As a journalist and filmmaker by education, I have always been keenly interested in what makes a great story. At the most basic level, you need interesting characters doing interesting things. But once you have those, you still must decide how best to tell the story. Where to begin? Often, the worst thing you can do is start at the beginning.
As you may know, there’s a long and rich tradition of authors starting stories other than at the beginning. Your high school English teacher likely told you about “in medias res,” Latin for “in the middle.” Homer was a master at this, as was Dante.
Much more recently, film and television writers have adopted this “middle ground” approach. Films like “Forrest Gump” and TV shows such as “Breaking Bad” have used this technique to good effect. In truth, it’s now much more common to start a mystery with a body on the floor – a murder already committed – than by first introducing a parade of eventual suspects. The suspects will be needed, of course, but first we must see a pool of blood.
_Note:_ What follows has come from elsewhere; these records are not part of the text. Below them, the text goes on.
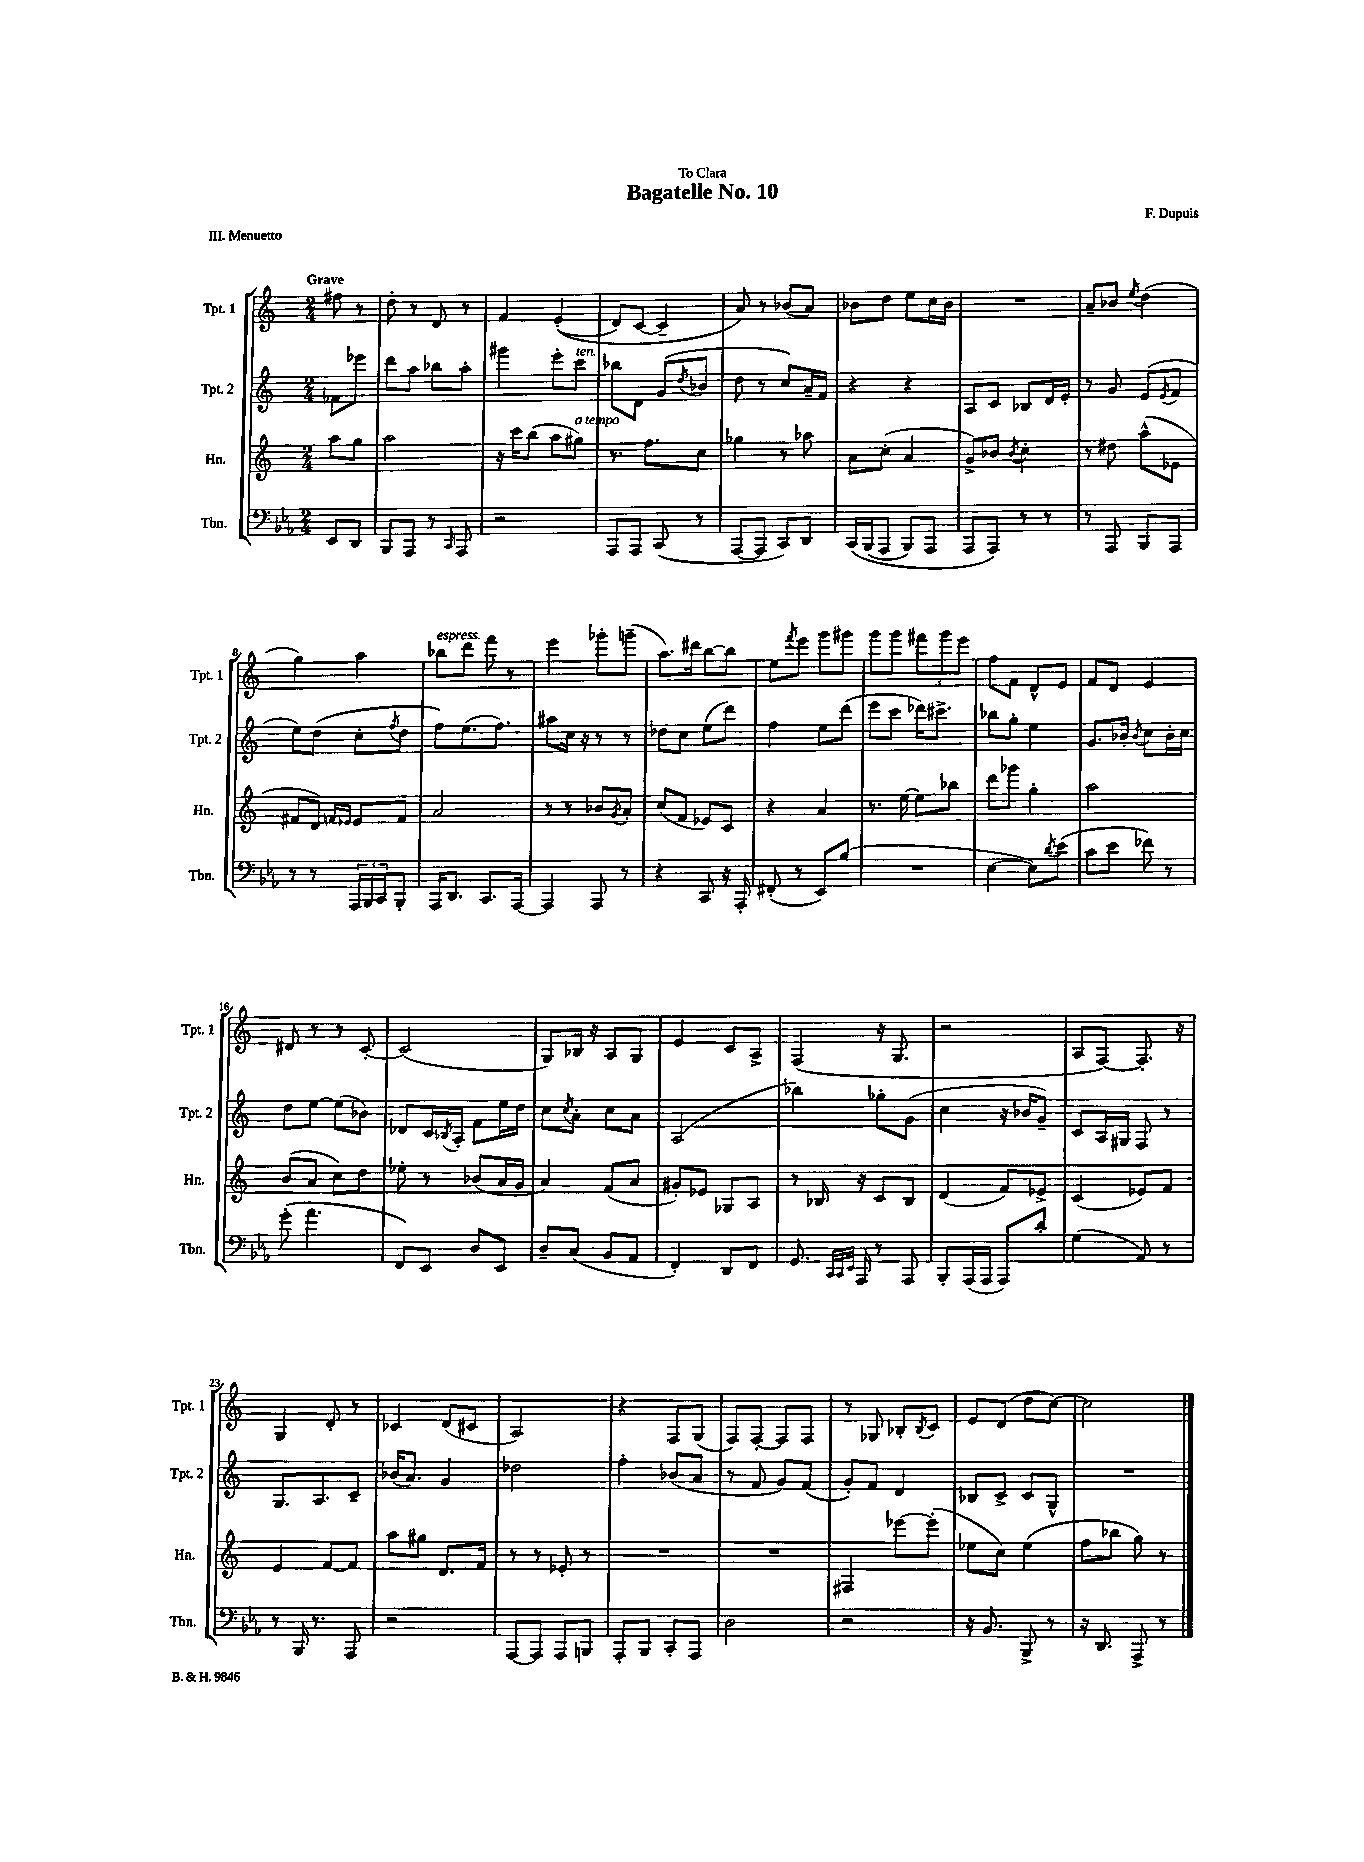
\header { title = "Bagatelle No. 10" composer = "F. Dupuis" dedication = "To Clara" piece = "III. Menuetto" }
<<
\new StaffGroup <<
\new Staff = "s0" \with { instrumentName = "Tpt. 1" shortInstrumentName = "Tpt. 1" } {
    \clef treble \key c \major \numericTimeSignature \time 2/4 \partial 4 \tempo "Grave"
    fis''8 r8 |
    d''8-. r8 d'8 r8 |
    f'4 e'4-.(\( |
    d'8) c'8~ c'4-- |
    a'8\) r8 bes'8( a'8) |
    bes'8 d''8 e''8 c''16 bes'16 |
    R2 |
    a'8-- bes'8 \acciaccatura { e''8 } d''4( |
    g''4) a''4 |
    bes''8^\markup { \italic "espress." } d'''8 f'''8 r8 |
    e'''4 ges'''8-. g'''8--( |
    a''8.) dis'''16 b''8~ b''8 |
    e''8 \acciaccatura { f'''8 } e'''8 g'''8 gis'''8 |
    g'''8 g'''8 \tuplet 3/2 { fis'''8 g'''8 e'''8 } |
    f''8 f'8 d'8-^ e'8 |
    f'8 d'8 e'4 |
    dis'8 r8 r8 c'8~-. |
    c'2( |
    g8) bes16 r16 a8 g8 |
    e'4 c'8 a8-> |
    f4( r16 g8. |
    r2 |
    a8 f8~) f8.-. r16 |
    g4 d'8-. r8 |
    ces'4 d'8( cis'8 |
    a2) |
    r4 f8 g8( |
    f8) f8~-. f8 f8 |
    r8 ges8 bes8-. \acciaccatura { bes8 } c'8 |
    e'8 d'8( d''8 c''8~) |
    c''2 \bar "|." |
}
\new Staff = "s1" \with { instrumentName = "Tpt. 2" shortInstrumentName = "Tpt. 2" } {
    \clef treble \key c \major \numericTimeSignature \time 2/4 \partial 4
    fes'8 ees'''8 |
    d'''8 a''8 bes''8 a''8-. |
    gis'''4 e'''8-. c'''8^\markup { \italic "ten." } |
    bes''8 d'8 g'8( \acciaccatura { d''8 } bes'8 |
    d''8 r8 c''8) a'16-- f'16 |
    r4 r4 |
    a8 c'8 bes8 d'16 e'16-. |
    r8 g'8 e'8( \acciaccatura { e'8 } f'8 |
    e''8) d''8( c''8-. \acciaccatura { f''8 } d''8 |
    f''8) e''8.( f''8.) |
    ais''8 c''16 r16 r8 r8 |
    des''8 c''8 e''8( d'''8) |
    f''4 e''8 d'''8( |
    e'''8 c'''8 des'''16) cis'''8.-> |
    bes''8 g''8-. e''4 |
    g'8. bes'16-. \acciaccatura { bes'8 } c''8 bes'16-. c''16 |
    d''8 e''8~ e''8( bes'8) |
    des'8 c'16 \acciaccatura { bes8 } a16-. f'8 e''16 d''16 |
    c''8 \acciaccatura { c''8 } a'8-. c''8 a'8 |
    a2( |
    bes''4) ges''8-. g'8( |
    c''4 r16 bes'16 g'8--) |
    c'8 a16 gis16 f8 r8 |
    g8. a8. c'8-- |
    bes'16( a'8.) g'4 |
    des''2 |
    f''4-. bes'8( a'8 |
    r8 f'8 g'8) f'8( |
    g'8-.) f'8 d'4 |
    bes8 c'8-> c'8 g8-^ |
    R2 \bar "|." |
}
\new Staff = "s2" \with { instrumentName = "Hn." shortInstrumentName = "Hn." } {
    \clef treble \key c \major \numericTimeSignature \time 2/4 \partial 4
    a''8 g''8 |
    a''2 |
    r16 c'''16 b''8( a''8 gis''8^\markup { \italic "a tempo" }) |
    r8. f''8. c''8 |
    ges''4 r8 aes''8 |
    a'8 c''8-.( a'4 |
    g'8->) bes'8 \acciaccatura { bes'8 } c''4-. |
    r8 dis''8 a''8-^( ees'8 |
    fis'8 d'8) \grace { f'16 ees'16 } ees'8 f'8 |
    a'2 |
    r8 r8 bes'8 \acciaccatura { g'8 } a'8-. |
    c''8( f'8 ees'8) c'8 |
    r4 a'4 |
    r8. e''16~ e''8 bes''8 |
    d'''8 ges'''8 g''4-. |
    a''2 |
    b'8( a'8 c''8) d''8 |
    ees''8-. r8 bes'8( a'16 g'16 |
    a'4) f'8( a'8 |
    gis'8-.) ees'8 ges8 a8 |
    r8 bes16 r16 c'8 bes8 |
    d'4( f'8) ees'8-> |
    c'4( ees'8) f'8 |
    e'4 f'8~ f'8 |
    a''8 gis''8 d'8. f'16 |
    r8 r8 ees'8-. r8 |
    R2 |
    R2 |
    fis4 ees'''8~ ees'''8-.( |
    ees''8 c''8) ees''4( |
    f''8 bes''8 g''8) r8 \bar "|." |
}
\new Staff = "s3" \with { instrumentName = "Tbn." shortInstrumentName = "Tbn." } {
    \clef bass \key ees \major \numericTimeSignature \time 2/4 \partial 4
    ees,8 d,8 |
    bes,,8 aes,,8 r8 \grace { c,16 } aes,,8 |
    r2 |
    aes,,8 aes,,8 c,8( r8 |
    aes,,8~ aes,,8 c,8) d,8 |
    c,16\( bes,,16( aes,,8 bes,,8) aes,,8 |
    aes,,8 aes,,8\) r8 r8 |
    r8 aes,,8 bes,,8 aes,,8 |
    r8 r8 \tuplet 3/2 { aes,,16 bes,,16 c,16 } bes,,8-. |
    aes,,16 d,8. c,8. aes,,16~ |
    aes,,4 aes,,8 r8 |
    r4 c,8 r16 aes,,16-. |
    fis,8-.( r8 ees,8) bes8( |
    R2 |
    ees4~ ees8) \acciaccatura { d'8 } ees'8( |
    c'8 ees'8 fes'8) r8 |
    g'8-.( aes'4. |
    f,8) ees,8 d8 ees,8 |
    d8-- c8( bes,8 aes,8 |
    f,4-.) d,8 f,8 |
    g,8. \grace { c,32 c,32 ees,32 } aes,,16 r8 aes,,8 |
    bes,,8-. aes,,16( aes,,16 aes,,8) d'8-. |
    g4( aes,8) r8 |
    r8 bes,,16 r8. aes,,8 |
    r2 |
    aes,,8~ aes,,8 aes,,8 b,,8 |
    aes,,8-. bes,,8 c,8-. aes,,8 |
    d2 |
    r2 |
    r16 bes,8. bes,,8-> r8 |
    r16 d,8. aes,,8-> r8 \bar "|." |
}
>>
>>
The concept of starting in the middle is not just for epic poems and films; the same approach can be used to great effect in speeches. If you have a story to tell, think about how best to involve your audience in it. Often that means finding the most dramatic moment – or the moment of greatest impact – and starting there.
An example may prove beneficial. Imagine you are speaking on “the importance of learning CPR.” Why are you presenting on this topic? You are a longtime volunteer with the American Heart Association. Your father passed away of a heart attack when you were still a youth. You were not around to help him, but you vowed to be able to help others if needed by learning CPR. And you not only learned CPR, but you have helped train others for years.
Now, there are lots of ways to approach this (or any) topic. For example, you could share statistics showing how CPR can increase the chances of survival following a cardiac arrest. You might talk about how long it takes to be trained, and where training is available. Or perhaps you talk about the number of people you’ve trained and what that means to you. But if you really want to engage and energize your audience, you could begin “in medias res,” at the moment your father collapsed while on a business trip to Boise. Imagine a speech that starts like this:
“The diners in the roadside restaurant froze in panic. The well-dressed man in the suit and tie had collapsed to the floor in a heap. No warning, just a thud, and he was down. The men with whom he had been dining jumped to their feet. One rushed to his side and loosened his tie, but seemed unsure what to do next. Precious seconds slipped away, and with them the fallen man’s chance of survival. My friends, that was the night my father died…”
Even the most apathetic audience member would have a hard time not being hooked by an opening like that. Obviously, this is an extreme example, and not every topic will lend itself to a scene of life and death. But the point is, with careful thought, you can often grab (and keep) your audience’s attention by beginning in the middle.